Radiant heat damage needs closer checking because there is no obvious external blackening on the bark. Only the part of the trunk facing the direction the fire came from may be damaged and the sheltered side may still be alive. The vine may well survive and produce new top growth but there will always be a strip of dead wood in the trunk, which may become susceptible to wood rots and termites. If only a small section of the trunk is alive it may be a better strategy to replace the vine.

Not all vines that regrow after a fire will survive in the long term. Some collapse a month or two after regrowing, others collapse in the following season. It can be difficult to exactly determine the extent of damage on every vine soon after a fire.

 

Responding to fire damage

Vines with leaves that are partially or totally scorched should have the crop removed to eliminate competition for water, carbohydrates and nutrients. Grapes may well have picked up a smoke taint and rendered unsuitable for winemaking anyway.

Plastic irrigation lines and above ground controllers can also be destroyed by fire. It is vital the irrigation infrastructure is replaced quickly (if rain doesn’t fall) particularly if the soil is quite dry. Water should be applied to match the vine growth and not overdone such that it saturates the soil and reduces root function.

The timing of the fire damage also influences the response to fire damage. Fire damage before fruit set may allow enough time for regrowth to harden off before the frost period in autumn such that the regrowth can be used for pruning for the following season. However the fruitfulness of that regrowth is likely to be low. Fire damage after veraison does not provide sufficient time for regrowth to harden off and provide adequate pruning material for the following season. In the latter case the growth before the fire will be adequately hardened and fruitful to be used for the next season. Any inflorescences on regrowth should be removed to maximise carbohydrate production going into vegetative growth. There is insufficient time for reproductive growth to produce a viable crop and it is important to maximise carbohydrate storage for vine growth in the following season.

In most cases, and certainly when fire damage occurs after veraison, the vines should be left to regrow during which time viability assessments can be made to determine the best strategy for dealing with the vineyard. With a high degree of vine death or damage it may be preferable to remove a complete block and replant. With lesser degrees of damage it may be worthwhile replanting those vines that die but it is often difficult to manage blocks with mixed ages of vines.

Growers have considered pruning vines back after sustaining fire damage. This may be worthwhile where fire damage occurs early in the season say before fruit set. Pruning after fire damage from around veraison onwards cannot be justified because the regrowth has a limited period in which to grow and mature before the frost period.

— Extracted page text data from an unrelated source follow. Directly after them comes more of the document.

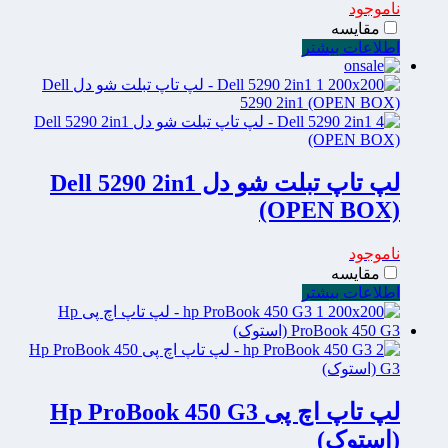
ناموجود
مقایسه
اطلاعات بیشتر
لپ تاپ تبلت شو دل Dell 5290 2in1
(OPEN BOX)
ناموجود
مقایسه
اطلاعات بیشتر
لپ تاپ اچ پی Hp ProBook 450 G3
(استوک)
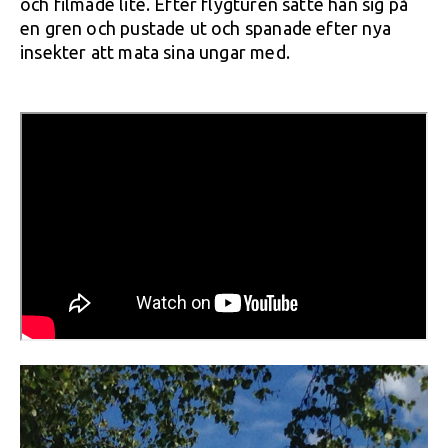
och filmade lite. Efter flygturen satte han sig på
en gren och pustade ut och spanade efter nya
insekter att mata sina ungar med.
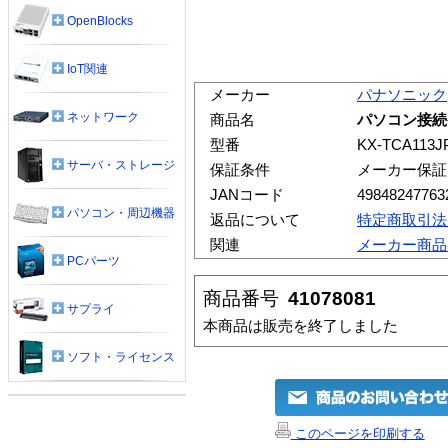
OpenBlocks
IoT関連
メーカー
パナソニック
ネットワーク
商品名
パソコン接続ケ
型番
KX-TCA113J
サーバ・ストレージ
保証条件
メーカー保証
JANコード
49848247763
パソコン・周辺機器
返品について
特定商取引法
関連
メーカー商品
PCパーツ
商品番号
41078081
サプライ
本商品は販売を終了しました
ソフト・ライセンス
このページを印刷する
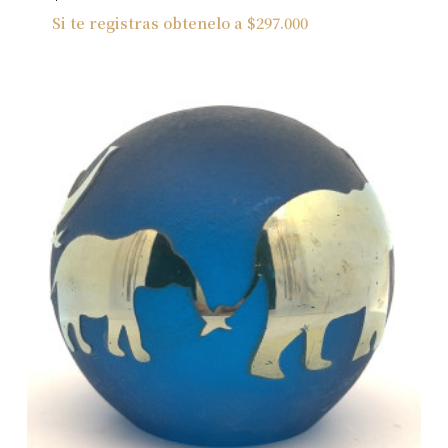
Si te registras obtenelo a
$
297.000
No hay productos en el carrito.
Ver Joyas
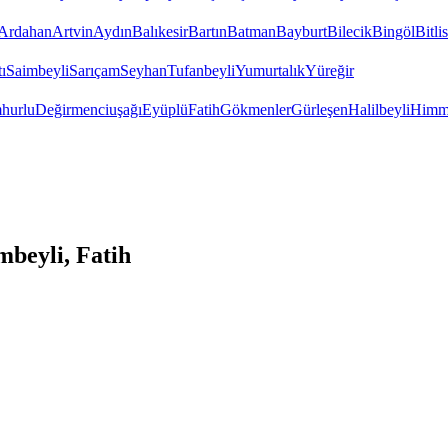
Ardahan
Artvin
Aydın
Balıkesir
Bartın
Batman
Bayburt
Bilecik
Bingöl
Bitlis
ı
Saimbeyli
Sarıçam
Seyhan
Tufanbeyli
Yumurtalık
Yüreğir
hurlu
Değirmenciuşağı
Eyüplü
Fatih
Gökmenler
Gürleşen
Halilbeyli
Himme
beyli, Fatih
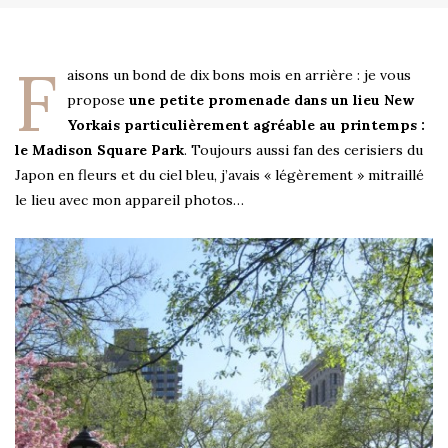
F
aisons un bond de dix bons mois en arrière : je vous
propose
une petite promenade dans un lieu New
Yorkais particulièrement agréable au printemps :
le Madison Square Park
. Toujours aussi fan des cerisiers du
Japon en fleurs et du ciel bleu, j’avais « légèrement » mitraillé
le lieu avec mon appareil photos…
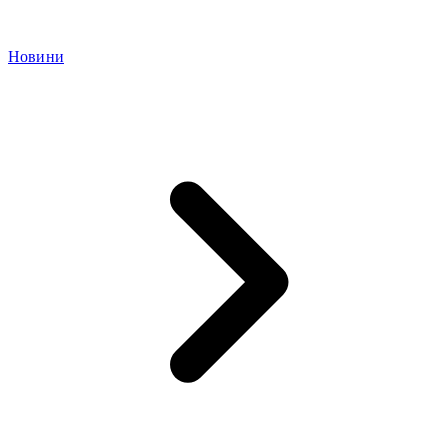
Новини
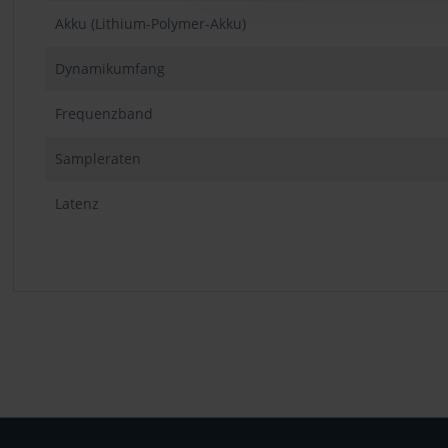
Akku (Lithium-Polymer-Akku)
Dynamikumfang
Frequenzband
Sampleraten
Latenz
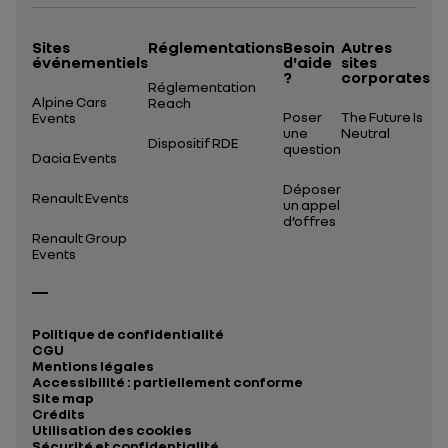
Sites
Réglementations
Besoin
Autres
événementiels
d'aide
sites
?
corporates
Réglementation
Alpine Cars
Reach
Poser
The Future Is
Events
une
Neutral
Dispositif RDE
question
Dacia Events
Déposer
Renault Events
un appel
d’offres
Renault Group
Events
Politique de confidentialité
CGU
Mentions légales
Accessibilité : partiellement conforme
Site map
Crédits
Utilisation des cookies
Sécurité et confidentialité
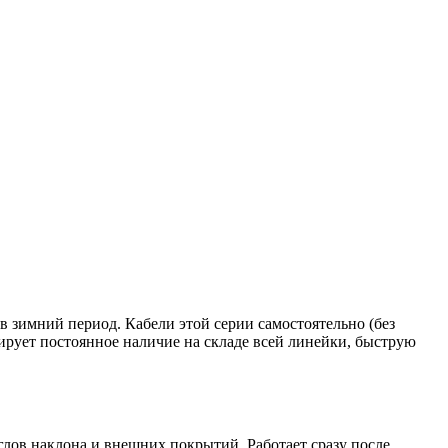
 зимний период. Кабели этой серии самостоятельно (без
ирует постоянное наличие на складе всей линейки, быструю
лов наклона и внешних покрытий. Работает сразу после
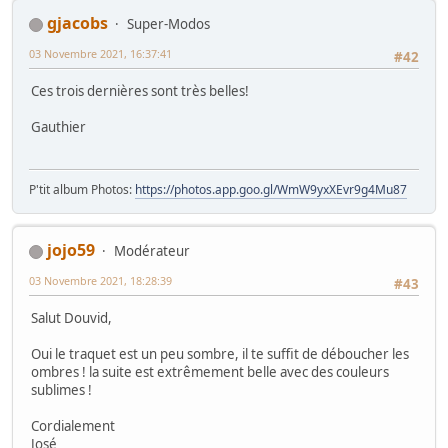
gjacobs
Super-Modos
03 Novembre 2021, 16:37:41
#42
Ces trois dernières sont très belles!
Gauthier
P'tit album Photos:
https://photos.app.goo.gl/WmW9yxXEvr9g4Mu87
jojo59
Modérateur
03 Novembre 2021, 18:28:39
#43
Salut Douvid,
Oui le traquet est un peu sombre, il te suffit de déboucher les
ombres ! la suite est extrêmement belle avec des couleurs
sublimes !
Cordialement
José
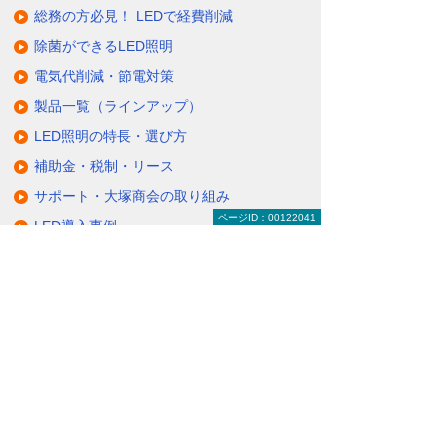
総務の方必見！ LEDで経費削減
除菌ができるLED照明
電気代削減・節電対策
製品一覧（ラインアップ）
LED照明の特長・選び方
補助金・税制・リース
サポート・大塚商会の取り組み
ページID：00122041
LED導入事例
業種・設置場所別LED照明
基礎知識・用語辞典
キャンペーン・イベント情報
キャンペーン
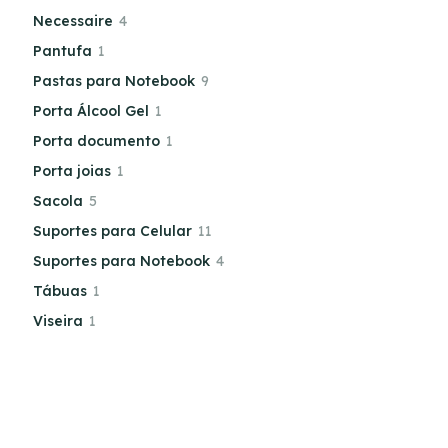
Necessaire
4
Pantufa
1
Pastas para Notebook
9
Porta Álcool Gel
1
Porta documento
1
Porta joias
1
Sacola
5
Suportes para Celular
11
Suportes para Notebook
4
Tábuas
1
Viseira
1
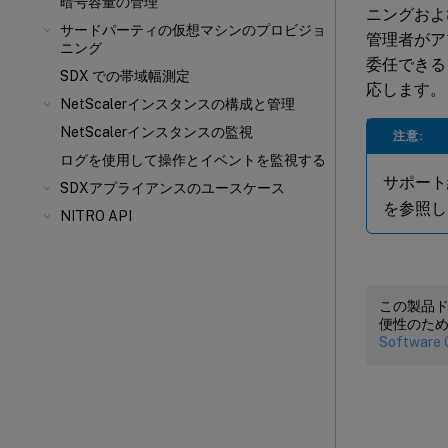
暗号容量の管理
ニングおよ
サードパーティの仮想マシンのプロビジョ
管理者がア
ニング
委任できる
SDX での帯域幅測定
応します。
NetScalerインスタンスの構成と管理
NetScalerインスタンスの監視
注意:
ログを使用して操作とイベントを監視する
サポート
SDXアプライアンスのユースケース
を参照し
NITRO API
この製品
便性のた
Software 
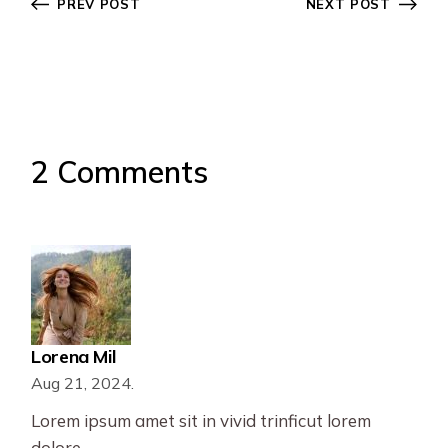
PREV POST
NEXT POST
2 Comments
Lorena Mil
Aug 21, 2024.
Lorem ipsum amet sit in vivid trinficut lorem
dolore.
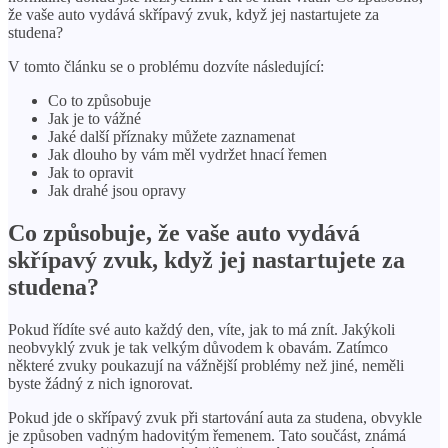
že vaše auto vydává skřípavý zvuk, když jej nastartujete za
studena?
V tomto článku se o problému dozvíte následující:
Co to způsobuje
Jak je to vážné
Jaké další příznaky můžete zaznamenat
Jak dlouho by vám měl vydržet hnací řemen
Jak to opravit
Jak drahé jsou opravy
Co způsobuje, že vaše auto vydává
skřípavý zvuk, když jej nastartujete za
studena?
Pokud řídíte své auto každý den, víte, jak to má znít. Jakýkoli
neobvyklý zvuk je tak velkým důvodem k obavám. Zatímco
některé zvuky poukazují na vážnější problémy než jiné, neměli
byste žádný z nich ignorovat.
Pokud jde o skřípavý zvuk při startování auta za studena, obvykle
je způsoben vadným hadovitým řemenem. Tato součást, známá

Experience has shown that vines can take 2 to 3 years to get back into full production and some vines can still collapse after showing initial signs of recovery. The amount of work required to rejuvenate a mix of dead and sick vines needs to be weighed up against a total replant of a block. It may also present an opportunity to replace under-performing varieties or to change over to grafted vines on phylloxera, drought or salinity tolerant rootstocks.

 

Further reading

Scarlett N, Needs S and Downey MO (2011) Assessing vineyard viability after bushfire. Aust. NZ Grapegrower Winemaker 564:21-25.

Whiting J (2011) Grapevine recovery from fire damage. http://www.awitc.com.au/posters/downloads/pdfs/AWITC_Posters_148.pdf

Whiting J (2012) Recovery of grapevines from fire damage. Aust. NZ Grapegrower Winemaker 580:25-31.

Wilkinson K and Collins C (2010) Grapevine recovery following fire damage. Aust. NZ Grapegrower Winemaker 556:42-43.